There are two other representations of the MPS called the right-canonical MPS and
the mixed-canonical MPS. The procedure of creating right-canonical MPS is similar to that of the
Left-canonical MPS. However, the right-canonical MPS is developed
by contracting from right to left instead of left to right.
The Right-canonical MPS of $|\Psi\rangle$ can be written as
\begin{equation}\label{eq:rcMPS}
|\Psi\rangle = \sum\limits_{a_1,...,a_L} B_{a_1}^{\sigma_1} B_{a_1,a_2}^{\sigma_2}...B_{a_{L-2},a_{L-1}}^{\sigma_{L-1}} B_{a_{L-1}}^{\sigma_{L}}{|\sigma_1,...,\sigma_L\rangle}.
\end{equation}
where $B_{a_{i-1},a_i}^{\sigma_i}$ are created from the corresponding $(V^\dagger)$ matrices.
The last variant that we are going to use in the DMRG method is called the Mixed-canonical
MPS. In this scenario, we create an MPS of a state from both left ($1^{st}$ to the $l^{th}$ sites) and
right ($L^{th}$ to $(L-l)^{th}$ sites) ways. A typical Mixed-canonical MPS can be written as
\begin{equation}\label{eq:mcMPS}
|\Psi\rangle = \sum\limits_{a_1,...,a_L} A_{a_1}^{\sigma_1} ... A_{a_{l-1},a_l}^{\sigma_l} S_{a_l,a_{l}} B_{a_{l},a_{l+1}}^{\sigma_{l+1}} ... B_{a_{L-1}}^{\sigma_{L}}{|\sigma_1,...,\sigma_L\rangle}.
\end{equation}
A graphical representation of a Mixed-canonical MPS for $L=8$ is shown in
figure below where we consider $l=4$. Since the representations discussed above
are exact, the total dimension would scale exponentially with $L$.
Once we have an MPS, the expectation value of an operator or the overlap with
other MPS is very easy to calculate.
For example, consider two left-canonical MPSs $|\Psi\rangle$ and $|\Phi\rangle$
described by the networks of $A^{\sigma_l}$ and $\tilde{A}^{\sigma_l}$ ($a_i$ indices are hidden) matrices respectively.
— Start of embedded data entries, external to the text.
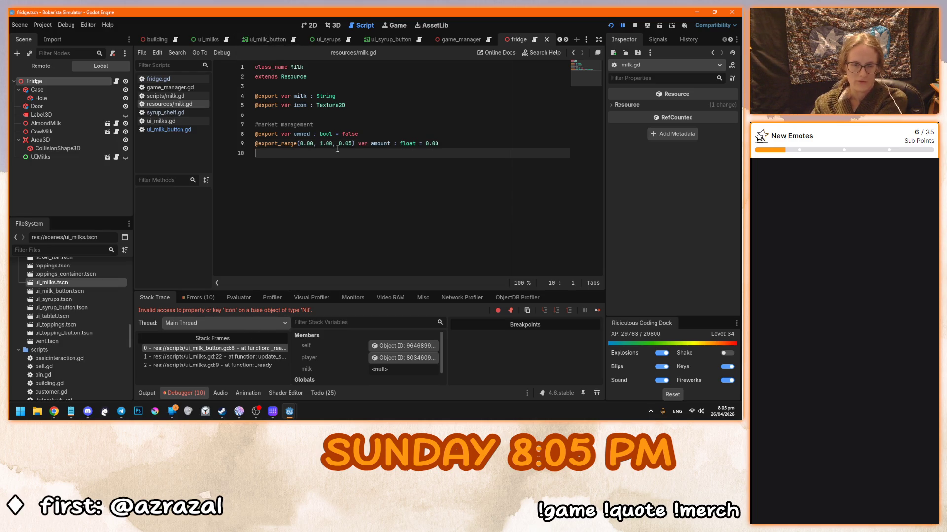
key(F5)
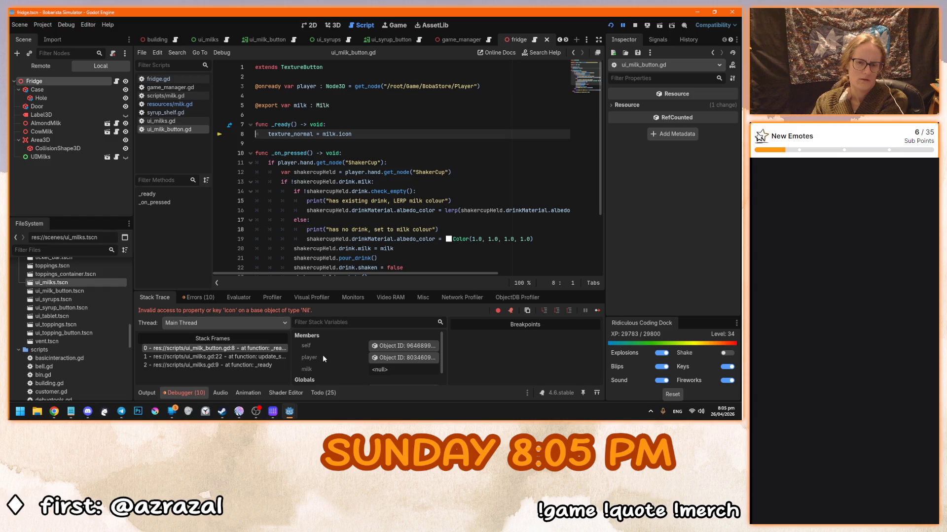
scroll(323, 354, down, 2)
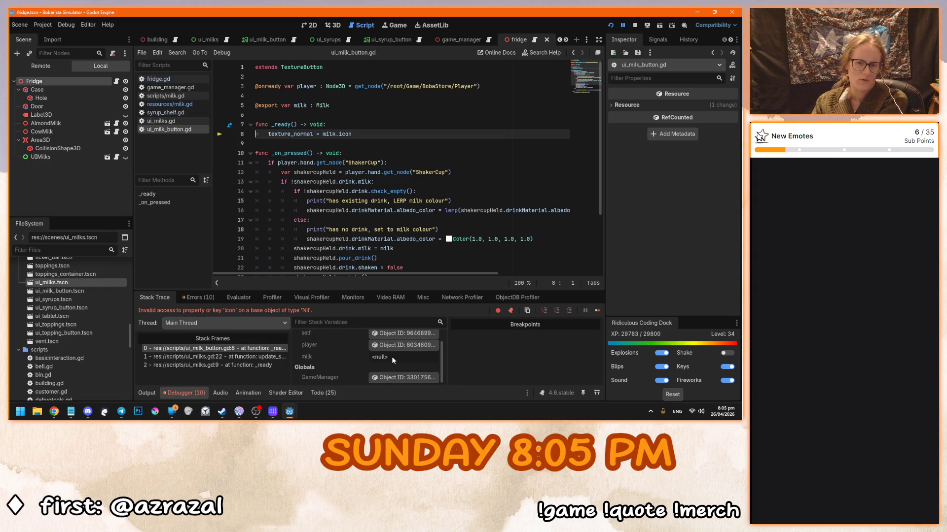
click(248, 357)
The overlap between them can be
calculated efficiently by contracting the common indices from one boundary to another (say, $1$ to $ L $):
\begin{equation}
\langle\Phi|\Psi\rangle = \sum_{\sigma_L} \tilde{A}^{\sigma_L\dagger}\left(...\left(\sum_{\sigma_2}\tilde{A}^{\sigma_2\dagger}\left( \sum_{\sigma_1}\tilde{A}^{\sigma_1\dagger} A^{\sigma_1}\right)A^{\sigma_2}\right)...\right) A^{\sigma_L}
\end{equation}
Here we hide the $a_i$ indices for simplicity.